On several occasions, the Leicester Square Vampire had left behind a sign of his presence, probably made while he was waiting in the alley for a victim, although the police had never publicised the fact. Signs and signals in the ancient streets; Maggie Armitage’s theory about the capital’s mythical attackers leaving their mark.
“Got anything on the victim yet?” he asked Sergeant Longbright, who was working on her laptop in the changing room. She had bleached her hair a fierce shade of blond and cut it in a style that reminded him of Ruth Ellis, the last British woman to be hanged. What a wonderfully strange creature she is, he thought admiringly, studying her for a moment. So like her mother.
“His identity’s easy. We got that from the wallet he left in his clothes locker. Anthony Sarne, another demicelebrity. Lanechanging politico. There are dozens of Web pages on him – seems he inspired animosity in an awful lot of people.” She turned the screen to face him. “There’s a career synopsis here if you want it; early success as a Labour candidate, disillusionment, a switch of sides to the Liberal Democrats, a court case involving payments to a King’s Cross prostitute that seems memorable only for the predictability of the press headlines, wife and children stood by him, blah, blah. Disgrace, eighteen months in jail for lying under oath, reemergence as a hard-line Tory, reinvention on a TV reality show, now a Daily Telegraph columnist. He prided himself on the fact that he never apologised for his actions, but this final determination seems to have driven his wife away, resulting in divorce proceedings and some ugly public mud-slinging. Cue more punning headlines in the tabloids.”

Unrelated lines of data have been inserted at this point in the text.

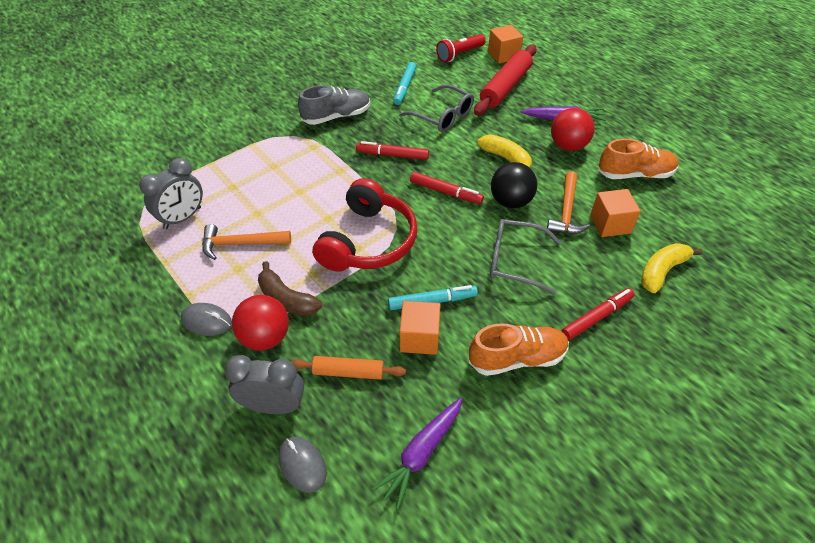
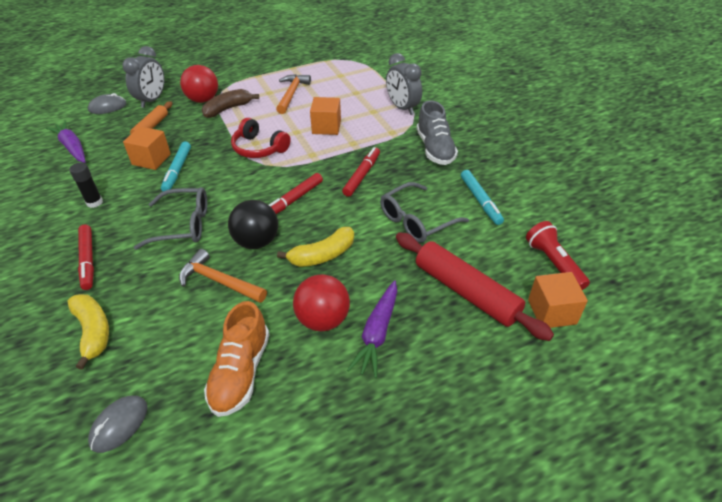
camera: 105 degrees right, 5 degrees down
(182, 218) = (331, 73): grey clock -> grey clock (402, 108)
(206, 321) = (232, 81): grey mouse -> grey mouse (119, 424)
(368, 241) = (259, 148): red headphones -> red headphones, size x0.64
(404, 87) = (480, 201): turquoise marker -> turquoise marker turned 135 degrees counterclockwise
(515, 261) = (183, 225): grey glasses -> grey glasses turned 60 degrees clockwise
(517, 358) = (94, 202): orange shoe -> black glue stick
(610, 224) = (180, 312): orange cube -> orange cube (326, 127)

“Show me,” said Bryant, bending to examine the screen. “I remember him. Well, at least he remained entertaining in adversity. One of those characters people refer to as ‘larger than life,’ when they actually mean he was an opinionated, obnoxious womaniser. He came out with the most frightful spurious rubbish in court, no wonder they sent him down. People with no sense of shame always make good copy. At least we have a clear pattern now.”

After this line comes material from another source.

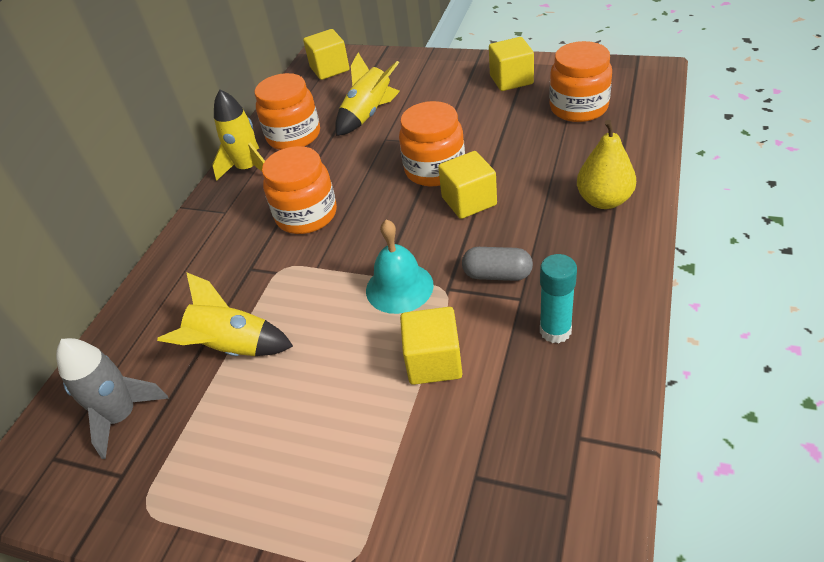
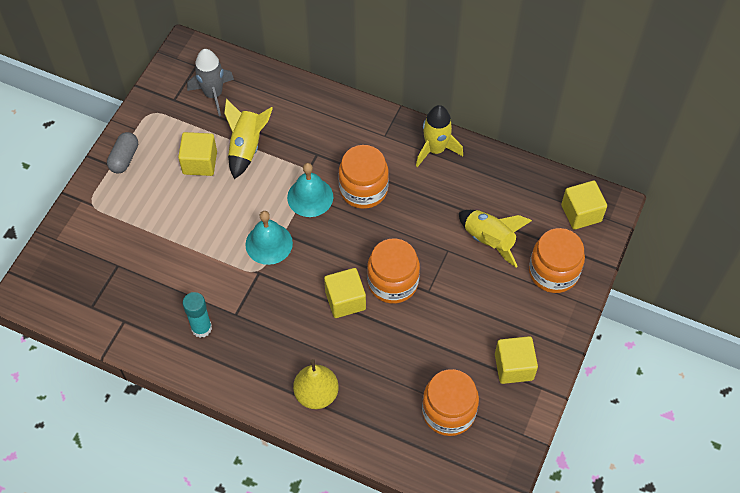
camera: 90 degrees right, 15 degrees up
(294, 136) = (473, 182): orange jar -> orange jar (553, 272)
(320, 261) = (310, 197): none -> turquoise bell
(433, 361) = (200, 256): yellow cube -> yellow cube (200, 162)
(497, 274) = (261, 305): grey capsule -> grey capsule (124, 158)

“I don’t see one,” said Longbright, flicking through the screen pages.
“That’s because we’ve been searching for someone with an emotional attachment to the victim, but these are all celebrities, whether we like the idea or not. They live in the public arena, and are expected to pay their dues to the people who made them famous. They’re publicly accountable. When they fail themselves, they fail their fans. We’re not looking for jilted lovers, betrayed rivals, or deceived wives. It’s someone who feels personally let down by the actions of these people. White admits to abortions, Martell wrecks his career, and Sarne upsets just about everyone.”
“It doesn’t exactly narrow down the suspects, sir.”
“Quite the reverse,” Bryant replied, sighing. “We’d be harder pushed to find someone who didn’t hate him.”
He stood outside the Oasis with his smouldering pipe, watching the rain-spattered taxis rounding the curve of High Holborn towards St Giles Circus, and considered the predatory tactics of murderers. But instead of the Highwayman, he found himself thinking about the Leicester Square Vampire.